We don’t hear again from the bureaucrat; most of the movie is unmasking the double-mindedness of religious officials who express concern about what is happening but aren’t willing to do anything about it.

There are two ways to interpret the movie, depending on whether you take it to be about (abstract) humanity or (concrete) history. (1) If humanity, then the thesis is something like an exposé of universal selfishness. However, this is not supported by anything plausible in the movie, unless the historical facts are generally true. (2) The real thesis, therefore, seems to be that “everyone” knew the Holocaust was taking place, and could have done something about it; they are therefore complicit in the guilt thereof.

But the encounters with church officials, which take up the bulk of the story, are all fictional; so it raises the question, whether the thesis of the movie has any right to be regarded as compelling. The historical Gerstein himself is a particularly weak figure to build such a case around.

After the war, he surrendered to the French and allegedly wrote a confession, in French, shortly before dying under suspicious circumstances in prison. The confession itself includes several patent absurdities. For example, the number of victims crammed into the chamber that he witnessed would come to several people per square foot. He mentions a heap of shoes 75 feet high, which is also inconceivable (how would you get the next pair of shoes up there? and for what purpose?). One must reflect on what this does to his credibility as a witness. There seem to be several possibilities:

  1. He intentionally lied because of the political situation, but intended it to be recognized as such with the obvious boners.
  2. He was mentally hallucinatory, or perhaps mingled nightmare fantasies with the outline of genuine memories.
  3. The confession was itself forged.

(1) is the most attractive to rescue Gerstein’s integrity as a person, but seems inconsistent with certain facts of his life.

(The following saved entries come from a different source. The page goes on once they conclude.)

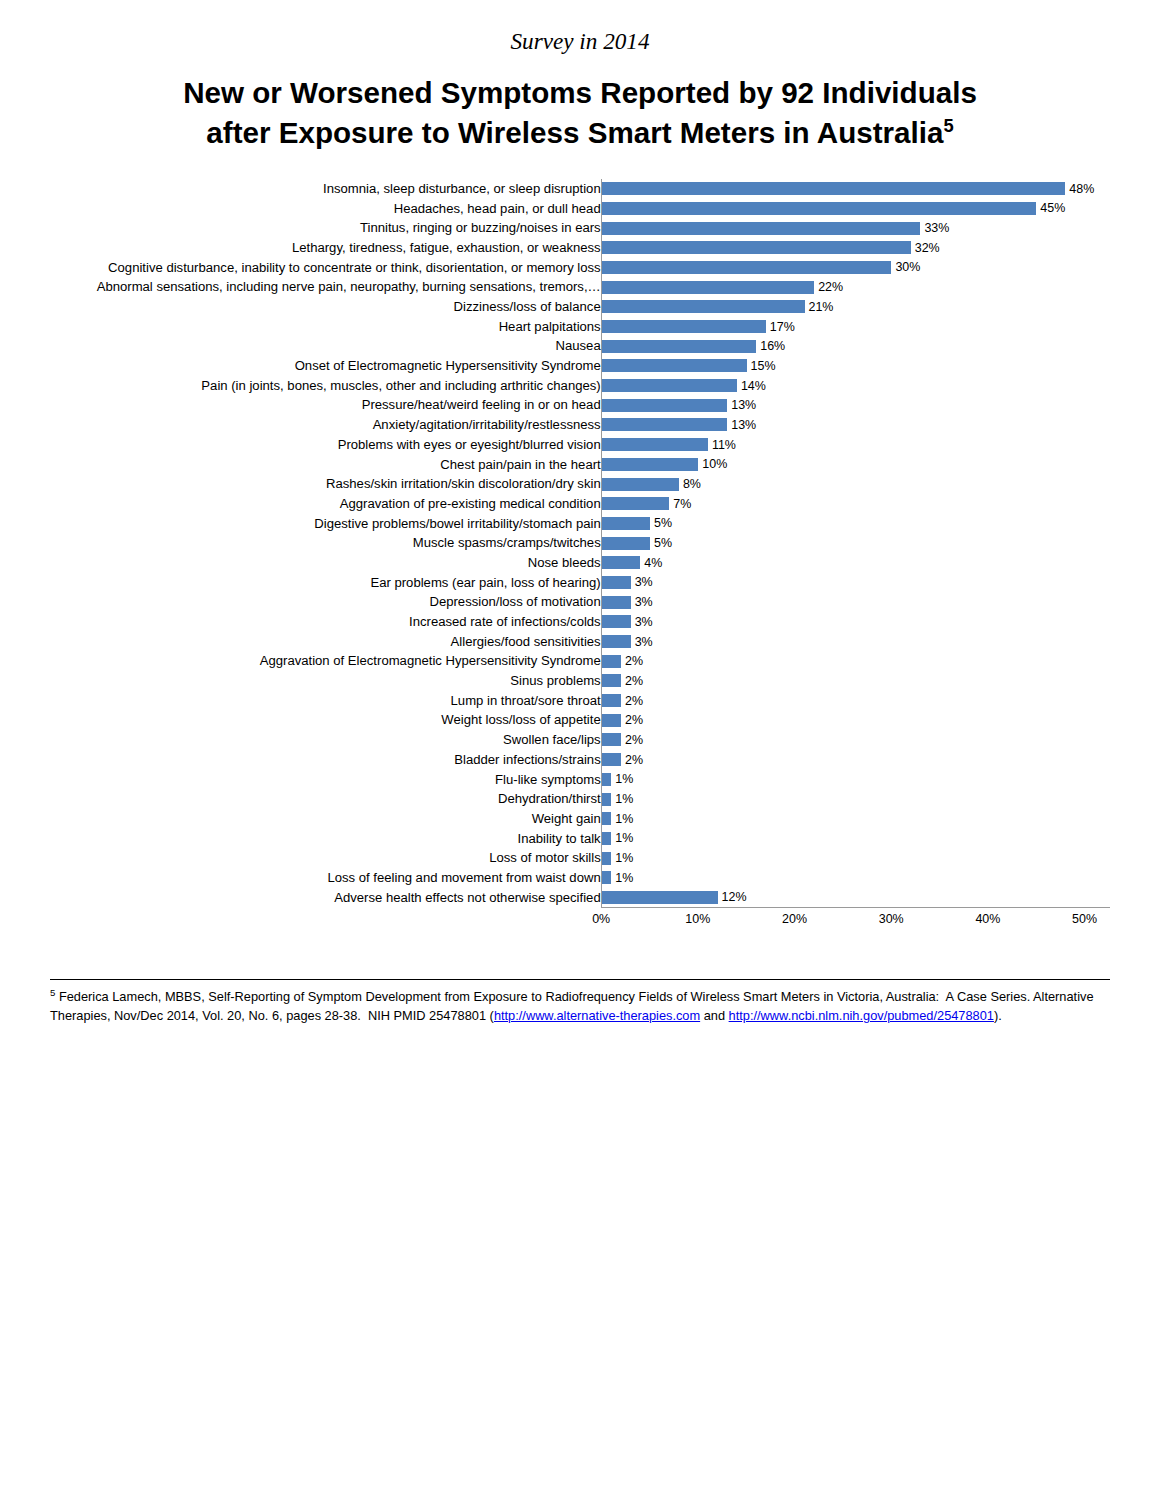Survey in 2014
New or Worsened Symptoms Reported by 92 Individuals
after Exposure to Wireless Smart Meters in Australia5
| Insomnia, sleep disturbance, or sleep disruption | 48% |
| Headaches, head pain, or dull head | 45% |
| Tinnitus, ringing or buzzing/noises in ears | 33% |
| Lethargy, tiredness, fatigue, exhaustion, or weakness | 32% |
| Cognitive disturbance, inability to concentrate or think, disorientation, or memory loss | 30% |
| Abnormal sensations, including nerve pain, neuropathy, burning sensations, tremors,… | 22% |
| Dizziness/loss of balance | 21% |
| Heart palpitations | 17% |
| Nausea | 16% |
| Onset of Electromagnetic Hypersensitivity Syndrome | 15% |
| Pain (in joints, bones, muscles, other and including arthritic changes) | 14% |
| Pressure/heat/weird feeling in or on head | 13% |
| Anxiety/agitation/irritability/restlessness | 13% |
| Problems with eyes or eyesight/blurred vision | 11% |
| Chest pain/pain in the heart | 10% |
| Rashes/skin irritation/skin discoloration/dry skin | 8% |
| Aggravation of pre-existing medical condition | 7% |
| Digestive problems/bowel irritability/stomach pain | 5% |
| Muscle spasms/cramps/twitches | 5% |
| Nose bleeds | 4% |
| Ear problems (ear pain, loss of hearing) | 3% |
| Depression/loss of motivation | 3% |
| Increased rate of infections/colds | 3% |
| Allergies/food sensitivities | 3% |
| Aggravation of Electromagnetic Hypersensitivity Syndrome | 2% |
| Sinus problems | 2% |
| Lump in throat/sore throat | 2% |
| Weight loss/loss of appetite | 2% |
| Swollen face/lips | 2% |
| Bladder infections/strains | 2% |
| Flu-like symptoms | 1% |
| Dehydration/thirst | 1% |
| Weight gain | 1% |
| Inability to talk | 1% |
| Loss of motor skills | 1% |
| Loss of feeling and movement from waist down | 1% |
| Adverse health effects not otherwise specified | 12% |
0% 10% 20% 30% 40% 50%
5 Federica Lamech, MBBS, Self-Reporting of Symptom Development from Exposure to Radiofrequency Fields of Wireless Smart Meters in Victoria, Australia: A Case Series. Alternative Therapies, Nov/Dec 2014, Vol. 20, No. 6, pages 28-38. NIH PMID 25478801 (http://www.alternative-therapies.com and http://www.ncbi.nlm.nih.gov/pubmed/25478801).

(2) has some plausibility in view of the mental conflict that Gerstein had set up even several years before the war by simultaneously dissenting from the Party line, yet persistently trying to join the Party, which was reluctant to take him. Was he a self-appointed spy from the beginning? Coupled with the crazy details that accompanied his stories, can we say that his mind produced images in wish-fulfillment? Psychology has amply studied how expectation and fear can influence perception.

(3) has the circumstantial support of his apparent “suicide” just days after it was written. According to the movie, he had a beautiful wife and three young children; if he stayed in the SS for three years though opposed to it, why would he abandon his little family after it was finally over, when moreover he would finally have the chance to make his case to the world?

His death obviously removed him from the possibility of cross-examination.

I am not an historian by profession, and I suppose that the strange and impossible testimony of Gerstein is a negligible part of the evidential basis for the Holocaust. But for that reason, it is odd that his story would be the chosen vehicle for a movie having the purpose that it does.